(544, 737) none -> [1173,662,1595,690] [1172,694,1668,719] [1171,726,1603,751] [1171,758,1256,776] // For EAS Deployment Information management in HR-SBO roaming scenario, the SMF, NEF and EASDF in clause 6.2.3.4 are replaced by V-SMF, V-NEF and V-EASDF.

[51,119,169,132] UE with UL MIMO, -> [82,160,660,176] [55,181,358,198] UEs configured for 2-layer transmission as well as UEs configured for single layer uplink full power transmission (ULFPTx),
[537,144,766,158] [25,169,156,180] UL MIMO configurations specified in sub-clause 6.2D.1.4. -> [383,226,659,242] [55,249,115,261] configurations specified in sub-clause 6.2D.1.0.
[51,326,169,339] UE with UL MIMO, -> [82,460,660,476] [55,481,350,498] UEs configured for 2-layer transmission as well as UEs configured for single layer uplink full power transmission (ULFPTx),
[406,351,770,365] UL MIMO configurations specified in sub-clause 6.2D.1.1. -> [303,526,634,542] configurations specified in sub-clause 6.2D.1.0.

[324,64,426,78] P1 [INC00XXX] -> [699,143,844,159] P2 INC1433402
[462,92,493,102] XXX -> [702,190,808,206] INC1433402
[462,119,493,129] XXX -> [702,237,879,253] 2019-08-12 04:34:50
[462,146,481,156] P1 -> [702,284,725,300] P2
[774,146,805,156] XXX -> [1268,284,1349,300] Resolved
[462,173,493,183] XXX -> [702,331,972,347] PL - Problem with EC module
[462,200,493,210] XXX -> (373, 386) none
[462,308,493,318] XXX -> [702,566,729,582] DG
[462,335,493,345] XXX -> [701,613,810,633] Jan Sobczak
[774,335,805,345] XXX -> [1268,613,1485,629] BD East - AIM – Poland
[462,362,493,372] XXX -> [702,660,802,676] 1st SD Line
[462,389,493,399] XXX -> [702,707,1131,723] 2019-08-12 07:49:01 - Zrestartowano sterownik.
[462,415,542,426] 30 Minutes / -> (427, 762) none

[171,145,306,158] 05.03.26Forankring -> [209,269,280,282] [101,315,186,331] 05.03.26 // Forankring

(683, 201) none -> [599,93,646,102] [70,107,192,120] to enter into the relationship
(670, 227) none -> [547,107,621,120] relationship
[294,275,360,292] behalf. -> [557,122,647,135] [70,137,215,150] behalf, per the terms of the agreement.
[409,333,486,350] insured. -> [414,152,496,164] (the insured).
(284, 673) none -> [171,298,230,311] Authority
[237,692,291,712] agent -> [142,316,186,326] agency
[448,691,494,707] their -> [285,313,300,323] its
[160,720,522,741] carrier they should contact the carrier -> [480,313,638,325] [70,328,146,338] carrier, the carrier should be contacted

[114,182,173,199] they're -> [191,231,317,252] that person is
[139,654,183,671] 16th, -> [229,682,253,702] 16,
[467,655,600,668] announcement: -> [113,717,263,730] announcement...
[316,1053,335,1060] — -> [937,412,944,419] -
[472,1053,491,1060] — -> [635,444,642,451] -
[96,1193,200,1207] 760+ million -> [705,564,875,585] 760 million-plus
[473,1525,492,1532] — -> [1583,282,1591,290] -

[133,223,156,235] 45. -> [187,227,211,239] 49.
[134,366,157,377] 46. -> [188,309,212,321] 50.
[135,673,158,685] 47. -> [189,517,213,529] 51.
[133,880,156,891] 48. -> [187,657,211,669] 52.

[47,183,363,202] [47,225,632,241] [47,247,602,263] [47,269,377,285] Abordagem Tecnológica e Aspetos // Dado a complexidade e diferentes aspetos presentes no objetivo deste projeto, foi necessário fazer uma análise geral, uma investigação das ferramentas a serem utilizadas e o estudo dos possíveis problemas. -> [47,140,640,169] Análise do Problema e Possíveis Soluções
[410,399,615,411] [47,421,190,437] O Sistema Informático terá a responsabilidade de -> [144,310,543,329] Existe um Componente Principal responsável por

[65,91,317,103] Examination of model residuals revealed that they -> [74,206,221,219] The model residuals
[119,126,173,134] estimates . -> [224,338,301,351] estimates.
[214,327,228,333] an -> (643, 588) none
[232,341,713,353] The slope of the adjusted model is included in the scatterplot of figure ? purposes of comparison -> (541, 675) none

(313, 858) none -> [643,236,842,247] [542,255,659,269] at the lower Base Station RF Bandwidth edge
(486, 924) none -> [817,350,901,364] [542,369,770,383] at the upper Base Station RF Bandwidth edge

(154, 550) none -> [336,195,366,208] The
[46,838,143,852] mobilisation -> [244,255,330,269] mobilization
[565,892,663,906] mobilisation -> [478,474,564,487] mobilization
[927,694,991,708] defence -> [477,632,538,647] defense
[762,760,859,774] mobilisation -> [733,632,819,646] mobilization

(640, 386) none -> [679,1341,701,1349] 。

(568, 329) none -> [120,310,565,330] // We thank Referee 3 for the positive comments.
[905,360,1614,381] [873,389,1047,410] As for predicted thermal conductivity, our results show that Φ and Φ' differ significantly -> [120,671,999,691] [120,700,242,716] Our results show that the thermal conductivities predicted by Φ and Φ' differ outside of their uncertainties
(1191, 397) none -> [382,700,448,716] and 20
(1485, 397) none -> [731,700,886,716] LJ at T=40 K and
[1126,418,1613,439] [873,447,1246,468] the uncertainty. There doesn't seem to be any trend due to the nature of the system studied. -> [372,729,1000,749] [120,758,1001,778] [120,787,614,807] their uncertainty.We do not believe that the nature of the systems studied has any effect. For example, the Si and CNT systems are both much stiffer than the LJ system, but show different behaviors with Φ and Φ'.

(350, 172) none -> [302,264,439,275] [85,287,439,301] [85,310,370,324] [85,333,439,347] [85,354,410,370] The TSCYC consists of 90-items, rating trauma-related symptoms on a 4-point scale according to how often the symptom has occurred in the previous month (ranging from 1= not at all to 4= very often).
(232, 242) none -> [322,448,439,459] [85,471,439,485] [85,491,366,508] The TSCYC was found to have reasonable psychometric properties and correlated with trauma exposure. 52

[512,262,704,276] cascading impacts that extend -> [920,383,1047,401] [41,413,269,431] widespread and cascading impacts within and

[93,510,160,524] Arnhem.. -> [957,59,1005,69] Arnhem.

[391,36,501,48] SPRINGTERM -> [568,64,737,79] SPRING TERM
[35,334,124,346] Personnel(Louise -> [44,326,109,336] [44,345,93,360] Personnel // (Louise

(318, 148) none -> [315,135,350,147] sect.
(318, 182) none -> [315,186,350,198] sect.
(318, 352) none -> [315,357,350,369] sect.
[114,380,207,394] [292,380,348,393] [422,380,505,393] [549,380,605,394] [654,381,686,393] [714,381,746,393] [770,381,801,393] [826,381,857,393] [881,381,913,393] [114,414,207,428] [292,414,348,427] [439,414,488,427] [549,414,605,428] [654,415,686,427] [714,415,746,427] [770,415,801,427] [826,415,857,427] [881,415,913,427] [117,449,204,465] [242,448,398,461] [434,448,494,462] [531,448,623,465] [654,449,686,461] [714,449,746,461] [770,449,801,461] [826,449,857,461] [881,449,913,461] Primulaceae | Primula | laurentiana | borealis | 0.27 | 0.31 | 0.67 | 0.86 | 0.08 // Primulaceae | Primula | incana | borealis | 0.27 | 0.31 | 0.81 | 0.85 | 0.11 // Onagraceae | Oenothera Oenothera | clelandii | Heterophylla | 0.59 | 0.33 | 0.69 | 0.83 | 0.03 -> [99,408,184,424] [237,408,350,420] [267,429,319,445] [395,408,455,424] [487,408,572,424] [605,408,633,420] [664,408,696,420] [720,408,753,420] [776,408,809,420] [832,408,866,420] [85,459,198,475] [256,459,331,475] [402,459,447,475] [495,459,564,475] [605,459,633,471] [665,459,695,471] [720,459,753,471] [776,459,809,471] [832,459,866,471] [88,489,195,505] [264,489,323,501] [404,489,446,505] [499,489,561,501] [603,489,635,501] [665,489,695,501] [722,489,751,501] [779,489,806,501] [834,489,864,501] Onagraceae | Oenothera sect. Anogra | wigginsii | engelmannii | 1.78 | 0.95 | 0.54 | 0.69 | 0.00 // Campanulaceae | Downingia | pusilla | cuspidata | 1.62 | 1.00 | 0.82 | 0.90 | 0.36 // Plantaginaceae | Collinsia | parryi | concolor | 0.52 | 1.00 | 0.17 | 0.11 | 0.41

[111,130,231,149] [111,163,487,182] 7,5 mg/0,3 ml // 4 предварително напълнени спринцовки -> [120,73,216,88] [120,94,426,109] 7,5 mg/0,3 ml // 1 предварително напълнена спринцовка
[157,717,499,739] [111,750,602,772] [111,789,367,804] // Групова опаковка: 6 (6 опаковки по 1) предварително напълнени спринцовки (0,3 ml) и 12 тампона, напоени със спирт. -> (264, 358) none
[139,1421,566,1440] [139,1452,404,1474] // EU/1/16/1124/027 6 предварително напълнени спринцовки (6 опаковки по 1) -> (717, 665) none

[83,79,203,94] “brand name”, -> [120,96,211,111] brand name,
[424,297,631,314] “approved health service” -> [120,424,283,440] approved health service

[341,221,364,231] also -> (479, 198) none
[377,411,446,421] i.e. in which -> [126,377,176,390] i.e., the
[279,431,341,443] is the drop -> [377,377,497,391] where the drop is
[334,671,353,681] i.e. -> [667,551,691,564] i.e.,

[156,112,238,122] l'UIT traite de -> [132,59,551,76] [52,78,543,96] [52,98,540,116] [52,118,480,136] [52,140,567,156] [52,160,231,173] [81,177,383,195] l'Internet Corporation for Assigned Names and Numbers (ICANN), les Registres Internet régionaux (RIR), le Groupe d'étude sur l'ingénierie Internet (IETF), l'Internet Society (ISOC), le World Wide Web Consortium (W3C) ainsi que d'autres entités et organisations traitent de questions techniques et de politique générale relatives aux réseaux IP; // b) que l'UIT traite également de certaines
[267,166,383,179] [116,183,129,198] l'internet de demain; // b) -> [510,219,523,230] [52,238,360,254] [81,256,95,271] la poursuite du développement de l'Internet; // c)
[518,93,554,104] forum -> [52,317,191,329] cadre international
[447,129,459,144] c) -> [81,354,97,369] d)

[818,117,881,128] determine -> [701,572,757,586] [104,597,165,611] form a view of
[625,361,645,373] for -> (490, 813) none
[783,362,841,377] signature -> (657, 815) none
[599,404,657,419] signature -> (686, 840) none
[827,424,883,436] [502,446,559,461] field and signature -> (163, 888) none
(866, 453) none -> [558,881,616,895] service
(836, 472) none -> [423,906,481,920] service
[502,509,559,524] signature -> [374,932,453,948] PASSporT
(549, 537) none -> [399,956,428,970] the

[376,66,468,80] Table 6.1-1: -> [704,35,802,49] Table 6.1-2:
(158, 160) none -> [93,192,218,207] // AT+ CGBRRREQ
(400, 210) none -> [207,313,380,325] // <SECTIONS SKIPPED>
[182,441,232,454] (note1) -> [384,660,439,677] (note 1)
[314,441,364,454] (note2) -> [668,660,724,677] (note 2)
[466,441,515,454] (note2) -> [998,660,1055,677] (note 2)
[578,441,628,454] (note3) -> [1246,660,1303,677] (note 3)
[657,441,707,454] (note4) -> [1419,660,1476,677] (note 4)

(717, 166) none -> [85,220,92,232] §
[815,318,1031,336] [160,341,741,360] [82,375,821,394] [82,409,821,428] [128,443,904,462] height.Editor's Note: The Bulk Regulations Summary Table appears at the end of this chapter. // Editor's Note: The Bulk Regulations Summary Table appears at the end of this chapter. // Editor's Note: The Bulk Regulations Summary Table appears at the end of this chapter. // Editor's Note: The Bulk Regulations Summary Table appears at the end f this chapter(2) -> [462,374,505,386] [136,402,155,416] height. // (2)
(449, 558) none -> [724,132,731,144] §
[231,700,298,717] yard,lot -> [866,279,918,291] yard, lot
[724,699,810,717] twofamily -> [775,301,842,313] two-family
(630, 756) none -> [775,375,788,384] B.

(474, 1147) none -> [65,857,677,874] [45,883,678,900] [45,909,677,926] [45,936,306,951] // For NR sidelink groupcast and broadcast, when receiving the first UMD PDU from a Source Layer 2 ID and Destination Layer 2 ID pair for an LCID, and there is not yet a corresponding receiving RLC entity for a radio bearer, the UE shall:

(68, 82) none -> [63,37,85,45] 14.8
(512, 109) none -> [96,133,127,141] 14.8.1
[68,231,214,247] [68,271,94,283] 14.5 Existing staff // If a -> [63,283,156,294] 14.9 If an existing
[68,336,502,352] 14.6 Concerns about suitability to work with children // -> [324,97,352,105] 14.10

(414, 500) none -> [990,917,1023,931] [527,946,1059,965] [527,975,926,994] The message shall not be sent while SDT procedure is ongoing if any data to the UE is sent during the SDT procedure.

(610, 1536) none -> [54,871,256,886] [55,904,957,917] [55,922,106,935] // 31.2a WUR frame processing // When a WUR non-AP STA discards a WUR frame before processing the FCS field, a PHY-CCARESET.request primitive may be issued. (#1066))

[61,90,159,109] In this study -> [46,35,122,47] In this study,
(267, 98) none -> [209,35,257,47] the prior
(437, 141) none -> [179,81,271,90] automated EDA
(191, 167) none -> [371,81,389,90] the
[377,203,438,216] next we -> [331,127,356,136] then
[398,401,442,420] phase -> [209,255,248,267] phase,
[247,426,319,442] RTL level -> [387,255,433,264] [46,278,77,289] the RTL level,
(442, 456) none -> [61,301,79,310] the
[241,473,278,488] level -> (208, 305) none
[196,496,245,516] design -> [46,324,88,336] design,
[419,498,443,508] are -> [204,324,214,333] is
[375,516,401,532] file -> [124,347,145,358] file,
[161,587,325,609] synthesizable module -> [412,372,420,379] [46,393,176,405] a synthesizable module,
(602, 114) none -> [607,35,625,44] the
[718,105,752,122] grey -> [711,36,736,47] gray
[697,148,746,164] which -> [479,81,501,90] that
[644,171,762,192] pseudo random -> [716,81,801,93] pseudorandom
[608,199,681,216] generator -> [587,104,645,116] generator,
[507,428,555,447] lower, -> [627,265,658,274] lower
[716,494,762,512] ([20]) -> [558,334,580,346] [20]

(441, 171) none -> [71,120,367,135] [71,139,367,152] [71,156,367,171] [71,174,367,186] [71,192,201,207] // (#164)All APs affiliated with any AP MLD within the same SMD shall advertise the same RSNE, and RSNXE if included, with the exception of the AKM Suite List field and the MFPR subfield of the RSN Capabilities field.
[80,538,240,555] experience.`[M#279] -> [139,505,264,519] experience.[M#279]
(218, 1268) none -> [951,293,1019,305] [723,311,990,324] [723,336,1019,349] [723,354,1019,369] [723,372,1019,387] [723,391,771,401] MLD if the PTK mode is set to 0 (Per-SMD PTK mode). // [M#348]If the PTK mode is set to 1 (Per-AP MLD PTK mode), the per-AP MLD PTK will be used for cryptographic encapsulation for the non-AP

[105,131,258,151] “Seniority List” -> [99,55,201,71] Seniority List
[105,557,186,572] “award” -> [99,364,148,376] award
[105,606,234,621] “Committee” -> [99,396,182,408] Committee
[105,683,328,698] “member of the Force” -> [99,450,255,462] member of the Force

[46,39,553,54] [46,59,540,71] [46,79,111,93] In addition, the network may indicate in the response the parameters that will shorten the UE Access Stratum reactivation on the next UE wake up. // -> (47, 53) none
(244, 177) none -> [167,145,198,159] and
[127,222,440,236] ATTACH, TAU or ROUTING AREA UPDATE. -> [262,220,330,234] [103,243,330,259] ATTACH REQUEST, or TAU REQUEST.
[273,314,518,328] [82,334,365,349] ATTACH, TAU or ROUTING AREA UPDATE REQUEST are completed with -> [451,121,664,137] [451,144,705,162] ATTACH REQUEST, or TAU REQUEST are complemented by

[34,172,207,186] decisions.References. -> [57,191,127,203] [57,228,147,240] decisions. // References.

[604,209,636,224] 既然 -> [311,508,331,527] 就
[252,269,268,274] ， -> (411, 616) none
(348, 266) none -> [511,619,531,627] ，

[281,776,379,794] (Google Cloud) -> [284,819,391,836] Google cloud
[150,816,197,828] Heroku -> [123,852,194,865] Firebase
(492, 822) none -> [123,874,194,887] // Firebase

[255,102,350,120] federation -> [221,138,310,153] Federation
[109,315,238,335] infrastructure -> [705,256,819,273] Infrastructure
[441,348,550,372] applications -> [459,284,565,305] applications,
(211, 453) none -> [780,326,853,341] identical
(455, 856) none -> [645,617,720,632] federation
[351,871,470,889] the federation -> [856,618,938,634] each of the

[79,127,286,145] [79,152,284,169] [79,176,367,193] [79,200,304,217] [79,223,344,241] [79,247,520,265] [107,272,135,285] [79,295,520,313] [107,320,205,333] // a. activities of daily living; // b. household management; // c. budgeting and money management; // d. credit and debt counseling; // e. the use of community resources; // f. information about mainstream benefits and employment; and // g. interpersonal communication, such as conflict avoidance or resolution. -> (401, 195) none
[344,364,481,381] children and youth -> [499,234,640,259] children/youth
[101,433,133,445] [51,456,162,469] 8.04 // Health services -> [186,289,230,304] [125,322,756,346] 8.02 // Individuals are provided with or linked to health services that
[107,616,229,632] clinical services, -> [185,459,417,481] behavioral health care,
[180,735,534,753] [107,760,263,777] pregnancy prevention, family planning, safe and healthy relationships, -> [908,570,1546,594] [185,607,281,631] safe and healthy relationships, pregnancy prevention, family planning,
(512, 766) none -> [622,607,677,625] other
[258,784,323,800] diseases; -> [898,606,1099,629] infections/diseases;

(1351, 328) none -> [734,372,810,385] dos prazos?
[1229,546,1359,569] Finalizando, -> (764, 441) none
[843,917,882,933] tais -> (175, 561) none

□ □ □

### WHAT IS EXPECTED:
Reproduce, word for word and in full, only the lines above that start at the line with "[462,389,493,399] XXX ->" and run through the line with "(683, 201) none", both ends included.

### FINISHED EXERCISE:
[462,389,493,399] XXX -> [702,707,1131,723] 2019-08-12 07:49:01 - Zrestartowano sterownik.
[462,415,542,426] 30 Minutes / -> (427, 762) none

[171,145,306,158] 05.03.26Forankring -> [209,269,280,282] [101,315,186,331] 05.03.26 // Forankring

(683, 201) none -> [599,93,646,102] [70,107,192,120] to enter into the relationship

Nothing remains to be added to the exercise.